**Problem to solve:** Reproduce every line of the listing below, character for character, leaving out the pictures.

*** Opening Data excerpts ***

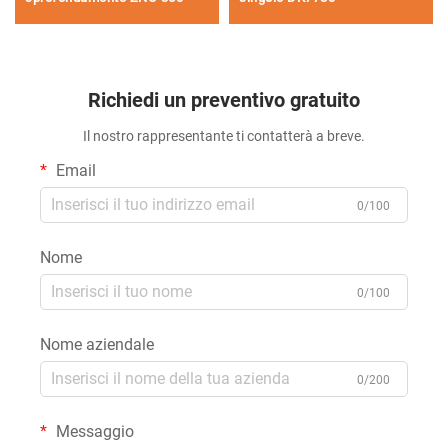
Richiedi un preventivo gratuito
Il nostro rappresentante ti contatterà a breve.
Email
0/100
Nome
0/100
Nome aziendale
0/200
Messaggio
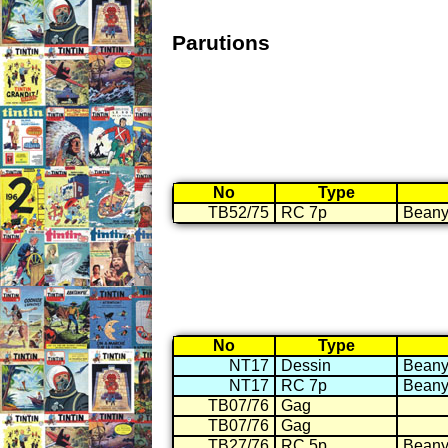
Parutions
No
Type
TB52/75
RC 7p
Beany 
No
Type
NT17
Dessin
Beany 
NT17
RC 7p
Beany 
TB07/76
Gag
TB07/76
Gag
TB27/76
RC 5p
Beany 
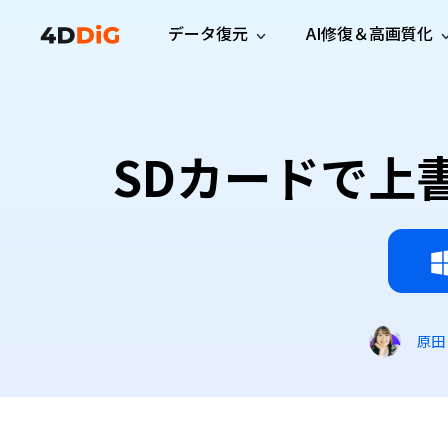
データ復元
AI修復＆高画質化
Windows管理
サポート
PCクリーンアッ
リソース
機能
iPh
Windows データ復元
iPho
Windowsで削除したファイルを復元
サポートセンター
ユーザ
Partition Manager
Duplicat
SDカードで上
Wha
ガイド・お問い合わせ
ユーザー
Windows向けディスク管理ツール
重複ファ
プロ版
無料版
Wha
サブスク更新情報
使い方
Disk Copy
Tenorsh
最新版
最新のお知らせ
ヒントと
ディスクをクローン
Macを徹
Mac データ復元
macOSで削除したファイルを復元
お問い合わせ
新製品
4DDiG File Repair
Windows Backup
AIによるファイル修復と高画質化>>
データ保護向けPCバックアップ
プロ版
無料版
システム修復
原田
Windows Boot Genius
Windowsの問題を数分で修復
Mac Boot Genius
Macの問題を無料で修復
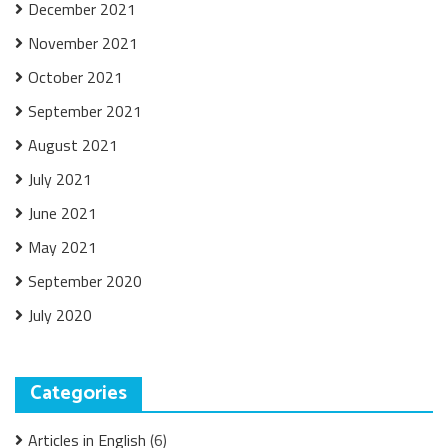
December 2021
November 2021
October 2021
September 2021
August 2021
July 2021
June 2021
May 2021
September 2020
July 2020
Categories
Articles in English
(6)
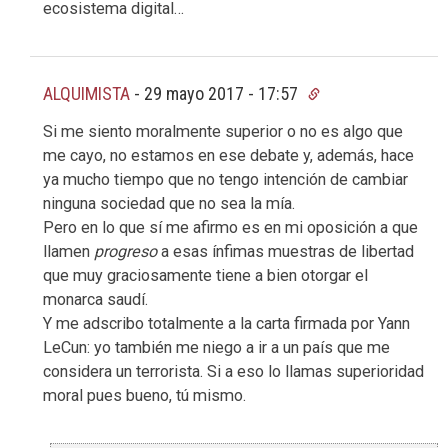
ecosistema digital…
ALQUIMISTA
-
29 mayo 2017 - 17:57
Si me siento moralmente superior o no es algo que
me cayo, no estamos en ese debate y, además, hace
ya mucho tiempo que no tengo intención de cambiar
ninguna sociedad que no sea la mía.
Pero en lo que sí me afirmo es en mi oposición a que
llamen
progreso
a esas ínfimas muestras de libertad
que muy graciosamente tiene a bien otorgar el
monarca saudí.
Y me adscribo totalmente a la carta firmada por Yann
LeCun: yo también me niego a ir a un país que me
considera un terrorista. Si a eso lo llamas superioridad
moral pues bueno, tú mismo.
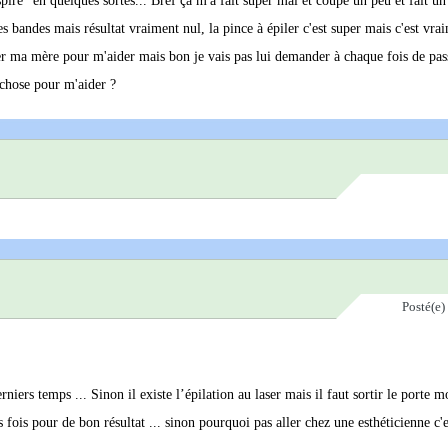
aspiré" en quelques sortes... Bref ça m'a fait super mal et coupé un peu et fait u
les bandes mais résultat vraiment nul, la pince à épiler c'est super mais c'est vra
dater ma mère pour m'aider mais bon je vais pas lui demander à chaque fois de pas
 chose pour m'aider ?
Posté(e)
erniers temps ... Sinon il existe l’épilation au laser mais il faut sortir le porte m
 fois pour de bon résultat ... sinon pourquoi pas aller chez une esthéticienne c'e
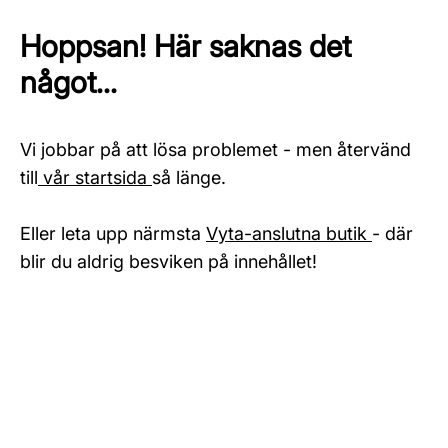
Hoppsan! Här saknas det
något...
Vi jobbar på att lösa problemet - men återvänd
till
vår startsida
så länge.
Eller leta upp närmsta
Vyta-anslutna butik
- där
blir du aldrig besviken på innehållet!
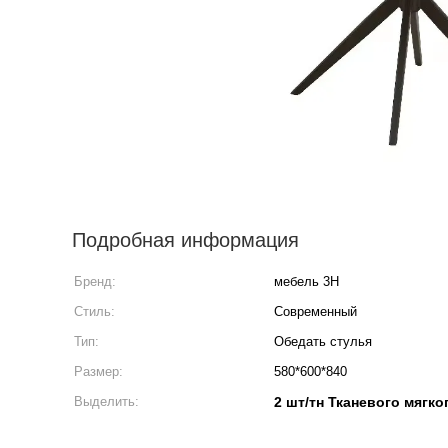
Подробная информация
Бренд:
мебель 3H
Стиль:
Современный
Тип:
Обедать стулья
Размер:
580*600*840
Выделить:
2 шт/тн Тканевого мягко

*** Closing Data excerpts ***

**Reply:**
Richiedi un preventivo gratuito
Il nostro rappresentante ti contatterà a breve.
Email
0/100
Nome
0/100
Nome aziendale
0/200
Messaggio
Parutions
No
Type
TB52/75
RC 7p
Beany 
No
Type
NT17
Dessin
Beany 
NT17
RC 7p
Beany 
TB07/76
Gag
TB07/76
Gag
TB27/76
RC 5p
Beany 
データ復元
AI修復＆高画質化
Windows管理
サポート
PCクリーンアッ
リソース
機能
iPh
Windows データ復元
iPho
Windowsで削除したファイルを復元
サポートセンター
ユーザ
Partition Manager
Duplicat
SDカードで上
Wha
ガイド・お問い合わせ
ユーザー
Windows向けディスク管理ツール
重複ファ
プロ版
無料版
Wha
サブスク更新情報
使い方
Disk Copy
Tenorsh
最新版
最新のお知らせ
ヒントと
ディスクをクローン
Macを徹
Mac データ復元
macOSで削除したファイルを復元
お問い合わせ
新製品
4DDiG File Repair
Windows Backup
AIによるファイル修復と高画質化>>
データ保護向けPCバックアップ
プロ版
無料版
システム修復
原田
Windows Boot Genius
Windowsの問題を数分で修復
Mac Boot Genius
Macの問題を無料で修復
December 2021
November 2021
October 2021
September 2021
August 2021
July 2021
June 2021
May 2021
September 2020
July 2020
Categories
Articles in English
(6)
ecosistema digital…
ALQUIMISTA
-
29 mayo 2017 - 17:57
Si me siento moralmente superior o no es algo que
me cayo, no estamos en ese debate y, además, hace
ya mucho tiempo que no tengo intención de cambiar
ninguna sociedad que no sea la mía.
Pero en lo que sí me afirmo es en mi oposición a que
llamen
progreso
a esas ínfimas muestras de libertad
que muy graciosamente tiene a bien otorgar el
monarca saudí.
Y me adscribo totalmente a la carta firmada por Yann
LeCun: yo también me niego a ir a un país que me
considera un terrorista. Si a eso lo llamas superioridad
moral pues bueno, tú mismo.
aspiré" en quelques sortes... Bref ça m'a fait super mal et coupé un peu et fait u
les bandes mais résultat vraiment nul, la pince à épiler c'est super mais c'est vra
dater ma mère pour m'aider mais bon je vais pas lui demander à chaque fois de pas
 chose pour m'aider ?
Posté(e)
erniers temps ... Sinon il existe l’épilation au laser mais il faut sortir le porte m
 fois pour de bon résultat ... sinon pourquoi pas aller chez une esthéticienne c'e
Hoppsan! Här saknas det
något...
Vi jobbar på att lösa problemet - men återvänd
till
vår startsida
så länge.
Eller leta upp närmsta
Vyta-anslutna butik
- där
blir du aldrig besviken på innehållet!
Подробная информация
Бренд:
мебель 3H
Стиль:
Современный
Тип:
Обедать стулья
Размер:
580*600*840
Выделить:
2 шт/тн Тканевого мягко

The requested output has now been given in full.